CryptoJacking Malware KingMiner has successfully been able to mine Monero and avoid any kind of detection by launching newer versions of the malware.
The privacy coin Monero has lost over 91% of its value from the peak price but hasn’t stopped Cryptojacking malware like KingMiner from mining it using its victim’s computers. Cybersecurity firm Checkpoint reports that KingMiner has been able to improve its effectiveness and ingenuity making it harder to detect.
KingMiner was first detected in mid-June 2018 followed by the deployment of two improved versions which mainly targets Microsoft products more specifically IIS and SQL servers. The malware is able to deploy various evasion techniques to bypass emulation and detection methods resulting in significantly reduced detection rates.
The firm reports:
“Based on our analysis of sensor logs, there is a steady rise in the number of KingMiner attack attempts.”

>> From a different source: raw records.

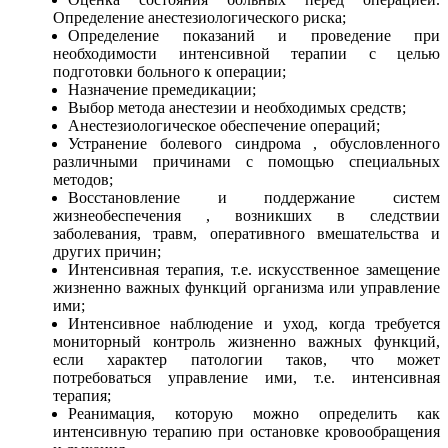
Определение анестезиологического риска;
Определение показаний и проведение при
необходимости интенсивной терапии с целью
подготовки больного к операции;
Назначение премедикации;
Выбор метода анестезии и необходимых средств;
Анестезиологическое обеспечение операций;
Устранение болевого синдрома , обусловленного
различными причинами с помощью специальных
методов;
Восстановление и поддержание систем
жизнеобеспечения , возникших в следствии
заболевания, травм, оперативного вмешательства и
других причин;
Интенсивная терапия, т.е. искусственное замещение
жизненно важных функций организма или управление
ими;
Интенсивное наблюдение и уход, когда требуется
мониторный контроль жизненно важных функций,
если характер патологии таков, что может
потребоваться управление ими, т.е. интенсивная
терапия;
Реанимация, которую можно определить как
интенсивную терапию при остановке кровообращения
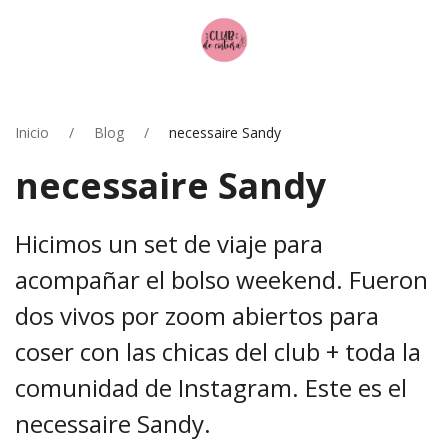
Inicio
Blog
necessaire Sandy
necessaire Sandy
Hicimos un set de viaje para
acompañar el bolso weekend. Fueron
dos vivos por zoom abiertos para
coser con las chicas del club + toda la
comunidad de Instagram. Este es el
necessaire Sandy.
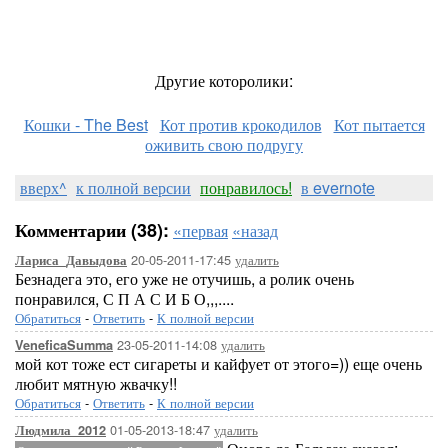
Другие которолики:
Кошки - The Best
Кот против крокодилов
Кот пытается
оживить свою подругу
вверх^
к полной версии
понравилось!
в evernote
Комментарии (38):
«первая
«назад
20-05-2011-17:45
удалить
Лариса_Давыдова
Безнадега это, его уже не отучишь, а ролик очень
понравился, С П А С И Б О,,,....
Обратиться
-
Ответить
-
К полной версии
23-05-2011-14:08
удалить
VeneficaSumma
мой кот тоже ест сигареты и кайфует от этого=)) еще очень
любит мятную жвачку!!
Обратиться
-
Ответить
-
К полной версии
01-05-2013-18:47
удалить
Людмила_2012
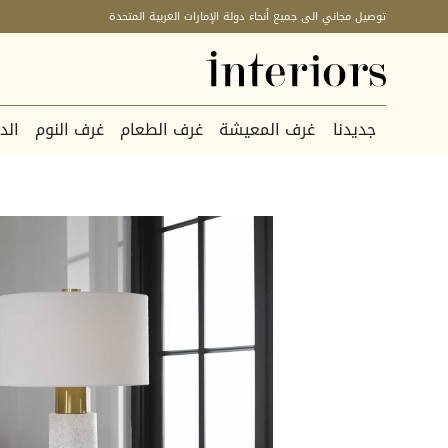
توصيل مجاني الى جميع أنحاء دولة الإمارات العربية المتحدة
جديدنا
غرف المعيشة
غرف الطعام
غرف النوم
الد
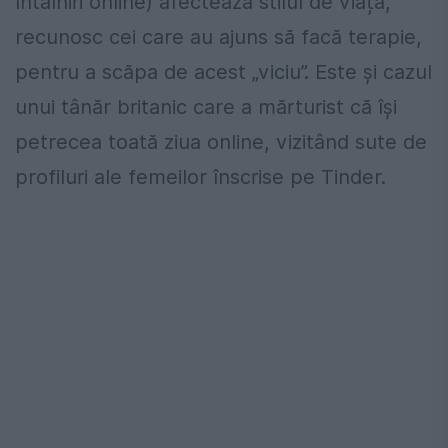
întâlniri online) afectează stilul de viață,
recunosc cei care au ajuns să facă terapie,
pentru a scăpa de acest „viciu”. Este și cazul
unui tânăr britanic care a mărturist că își
petrecea toată ziua online, vizitând sute de
profiluri ale femeilor înscrise pe Tinder.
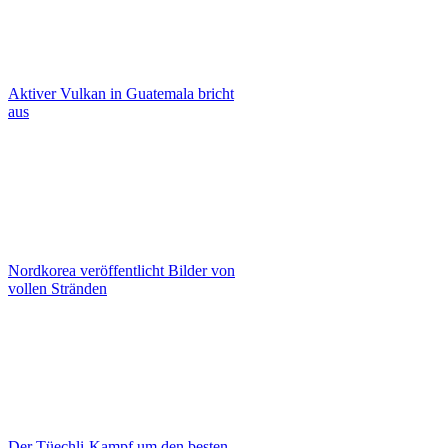
Aktiver Vulkan in Guatemala bricht
aus
Nordkorea veröffentlicht Bilder von
vollen Stränden
Der Tüechli-Kampf um den besten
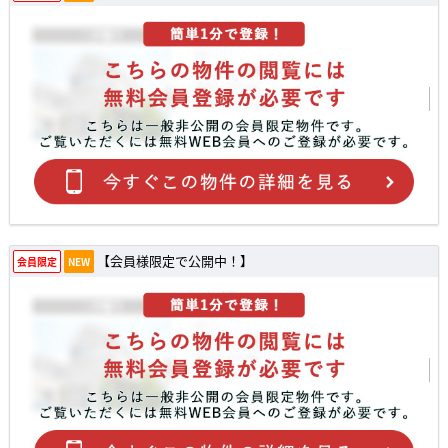
【会員様限定で公開中！】
会員限定
NEW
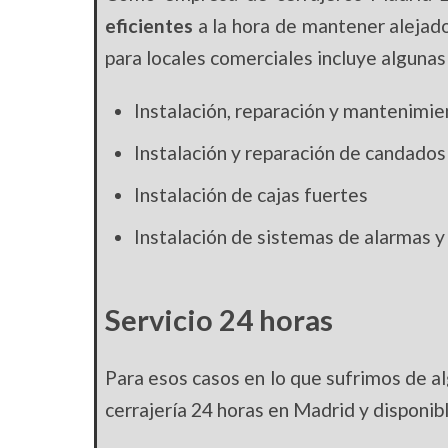
eficientes
a la hora de mantener alejado
para locales comerciales incluye algunas
Instalación, reparación y mantenimie
Instalación y reparación de candados
Instalación de cajas fuertes
Instalación de sistemas de alarmas y
Servicio 24 horas
Para esos casos en lo que sufrimos de a
cerrajería 24 horas en Madrid y disponibl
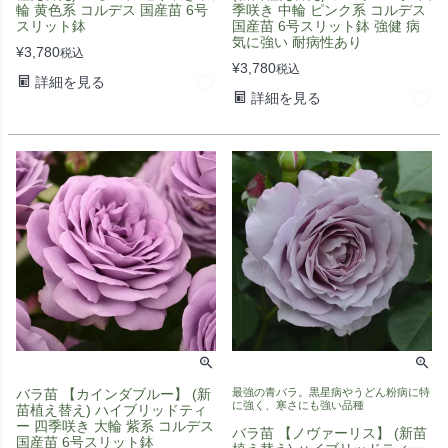
輪 黄色系 コルデス 国産苗 6号
季咲き 中輪 ピンク系 コルデス
スリット鉢
国産苗 6号スリット鉢 強健 病
気に強い 耐病性あり
¥
3,780
税込
¥
3,780
税込
詳細を見る
詳細を見る
バラ苗 【カインダブルー】 (新
最強の青バラ。黒星病やうどん粉病に特
に強く、寒さにも強い品種
苗植え替え) ハイブリッドティ
ー 四季咲き 大輪 紫系 コルデス
バラ苗 【ノヴァーリス】 (新苗
国産苗 6号スリット鉢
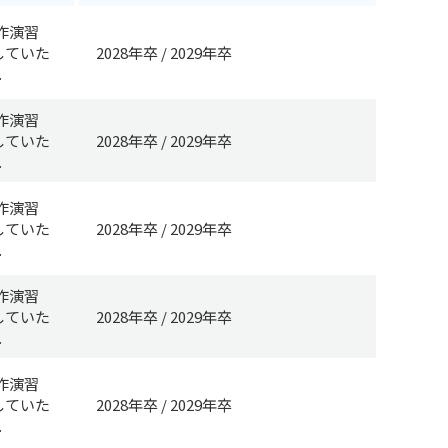
作演習
していた
2028年卒
2029年卒
.
作演習
していた
2028年卒
2029年卒
.
作演習
していた
2028年卒
2029年卒
.
作演習
していた
2028年卒
2029年卒
.
作演習
していた
2028年卒
2029年卒
.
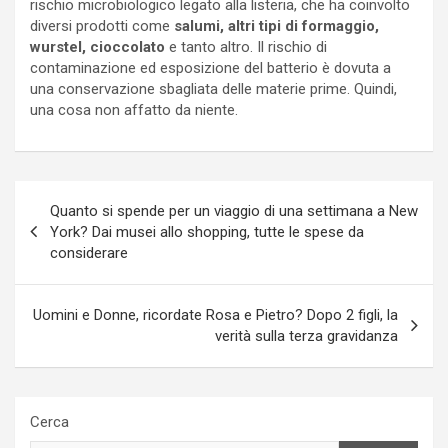
rischio microbiologico legato alla listeria, che ha coinvolto
diversi prodotti come
salumi, altri tipi di formaggio,
wurstel, cioccolato
e tanto altro. Il rischio di
contaminazione ed esposizione del batterio è dovuta a
una conservazione sbagliata delle materie prime. Quindi,
una cosa non affatto da niente.
Navigazione
Quanto si spende per un viaggio di una settimana a New
articoli
York? Dai musei allo shopping, tutte le spese da
considerare
Uomini e Donne, ricordate Rosa e Pietro? Dopo 2 figli, la
verità sulla terza gravidanza
Cerca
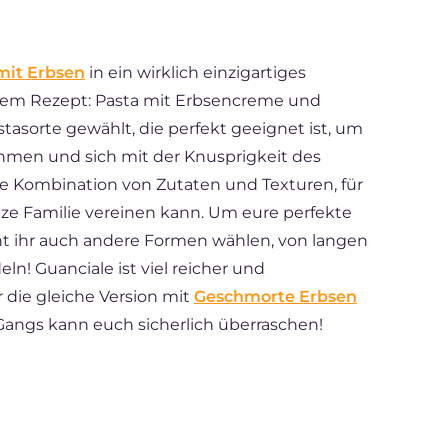
mit Erbsen
in ein wirklich einzigartiges
esem Rezept: Pasta mit Erbsencreme und
tasorte gewählt, die perfekt geeignet ist, um
men und sich mit der Knusprigkeit des
te Kombination von Zutaten und Texturen, für
nze Familie vereinen kann. Um eure perfekte
nt ihr auch andere Formen wählen, von langen
ln! Guanciale ist viel reicher und
r die gleiche Version mit
Geschmorte Erbsen
Gangs kann euch sicherlich überraschen!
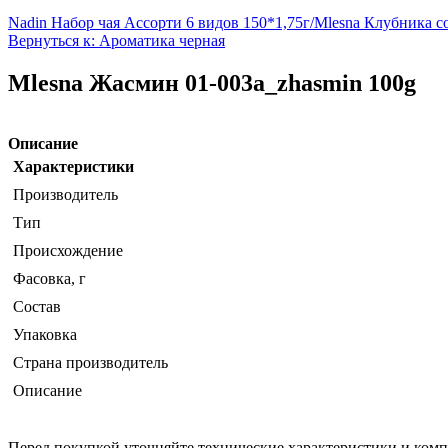
Nadin Набор чая Ассорти 6 видов 150*1,75г/
Mlesna Клубника со
Вернуться к: Ароматика черная
Mlesna Жасмин 01-003а_zhasmin 100g
Описание
Характеристики
Производитель
Тип
Происхождение
Фасовка, г
Состав
Упаковка
Страна производитель
Описание
Перед покупкой уточняйте технические характеристики и ком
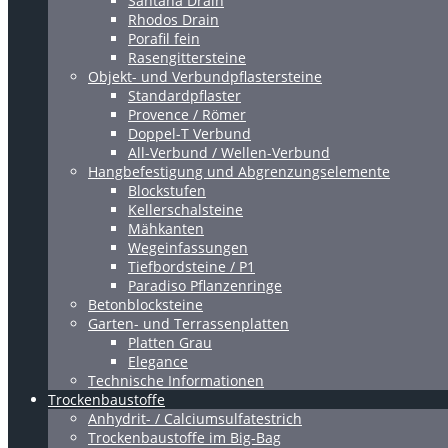
Santana Drain
Rhodos Drain
Porafil fein
Rasengittersteine
Objekt- und Verbundpflastersteine
Standardpflaster
Provence / Römer
Doppel-T Verbund
All-Verbund / Wellen-Verbund
Hangbefestigung und Abgrenzungselemente
Blockstufen
Kellerschalsteine
Mähkanten
Wegeinfassungen
Tiefbordsteine / P1
Paradiso Pflanzenringe
Betonblocksteine
Garten- und Terrassenplatten
Platten Grau
Elegance
Technische Informationen
Trockenbaustoffe
Anhydrit- / Calciumsulfatestrich
Trockenbaustoffe im Big-Bag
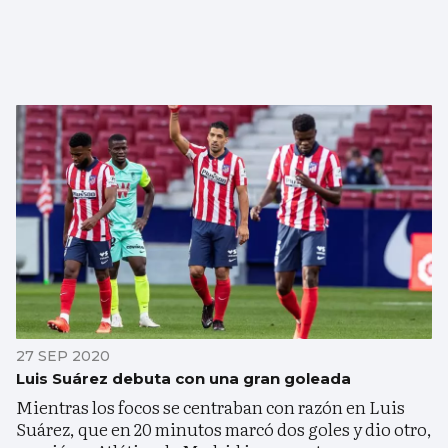
27 SEP 2020
Luis Suárez debuta con una gran goleada
Mientras los focos se centraban con razón en Luis
Suárez, que en 20 minutos marcó dos goles y dio otro,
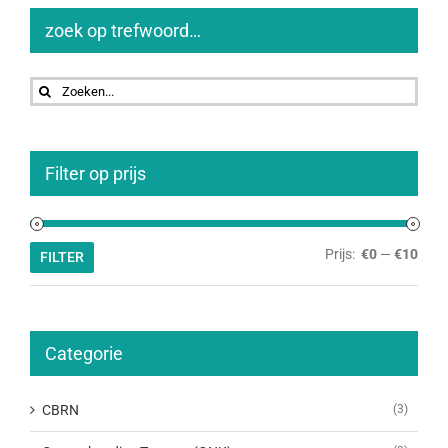
zoek op trefwoord…
Zoeken
naar:
Filter op prijs
Min.
Max.
Prijs:
€0
—
€10
FILTER
prijs
prijs
Categorie
CBRN
(3)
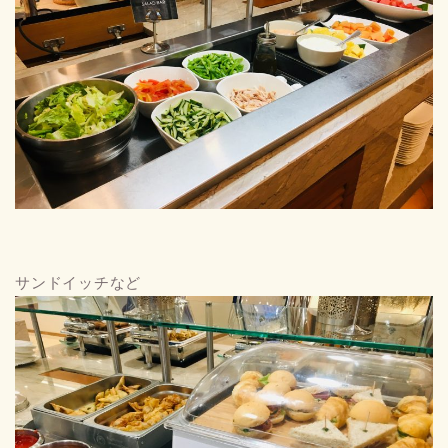
サンドイッチなど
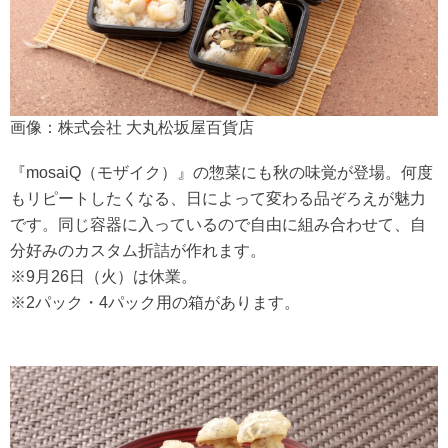
画像：株式会社 大丸松坂屋百貨店
『mosaiQ（モザイク）』の惣菜にも秋の味覚が登場。何度
もリピートしたくなる、日によって変わる品ぞろえが魅力
です。同じ容器に入っているので自由に組み合わせて、自
分好みのカスタム折詰が作れます。
※9月26日（火）は休業。
※2パック・4パック用の箱があります。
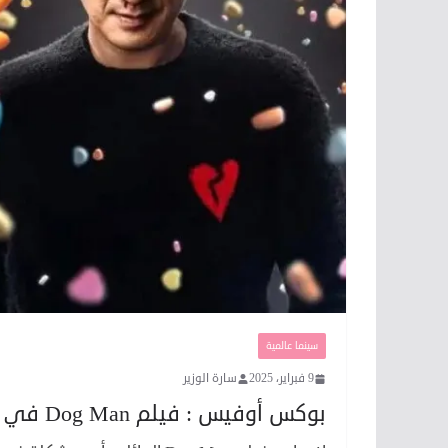
سينما عالمية
9 فبراير، 2025
سارة الوزير
بوكس أوفيس : فيلم Dog Man في القمة بإيرادات ٥٤ مليون دولار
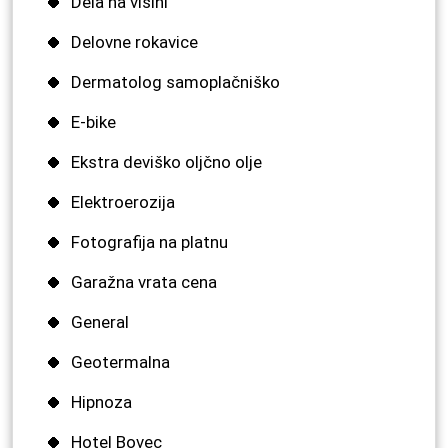
Dela na višini
Delovne rokavice
Dermatolog samoplačniško
E-bike
Ekstra deviško oljčno olje
Elektroerozija
Fotografija na platnu
Garažna vrata cena
General
Geotermalna
Hipnoza
Hotel Bovec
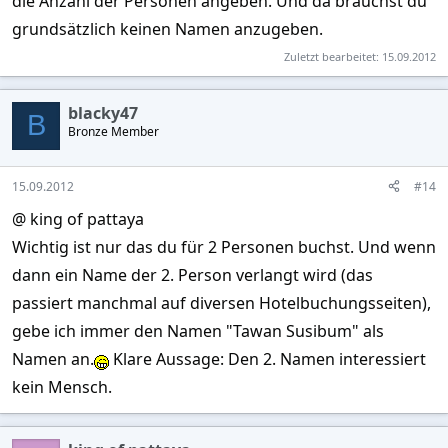
die Anzahl der Personen angeben. Und da brauchst du
grundsätzlich keinen Namen anzugeben.
Zuletzt bearbeitet:
15.09.2012
blacky47
B
Bronze Member
15.09.2012
#14
@ king of pattaya
Wichtig ist nur das du für 2 Personen buchst. Und wenn
dann ein Name der 2. Person verlangt wird (das
passiert manchmal auf diversen Hotelbuchungsseiten),
gebe ich immer den Namen "Tawan Susibum" als
Namen an.
Klare Aussage: Den 2. Namen interessiert
kein Mensch.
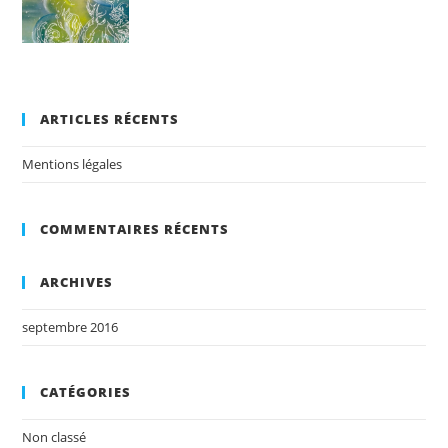
ARTICLES RÉCENTS
Mentions légales
COMMENTAIRES RÉCENTS
ARCHIVES
septembre 2016
CATÉGORIES
Non classé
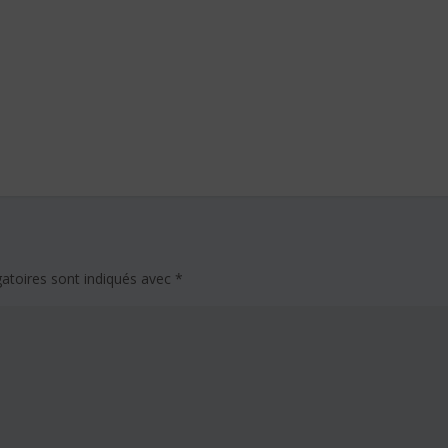
atoires sont indiqués avec
*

After gaining access the malware is able to deploy a Windows Scriptlet file (.sct) on the victim’s machine. The file then detects the CPU architecture of the victim machine and goes on to delete any older versions of the attack files if they exist.
It then downloads a payload ZIP file based on the CPU architecture, but in actuality, it is an XML file which will bypass emulation attempts. The .exe file then goes on to create the XMRig miner file which is intended to use up to 75% of the CPU capacity.
The creators of King Miner have been able to avoid tracking by using private mining pools. The wallet used is not connected to any public pools making it hard to detect which domains are used.
However, Checkpoint reports:
“we can see that the attack is currently widely spread, from Mexico to India, Norway and Israel.”
The firm also reports that such attacks will be more prevalent in 2019 due to improved evasion techniques.
Monero is the best Cryptocurrency for malware to mine from its victim’s systems due to its full privacy features and CPU/GPU friendly mining ability. One can view this is in a negative light but this goes on to prove the robustness of the privacy features in Monero’s protocol.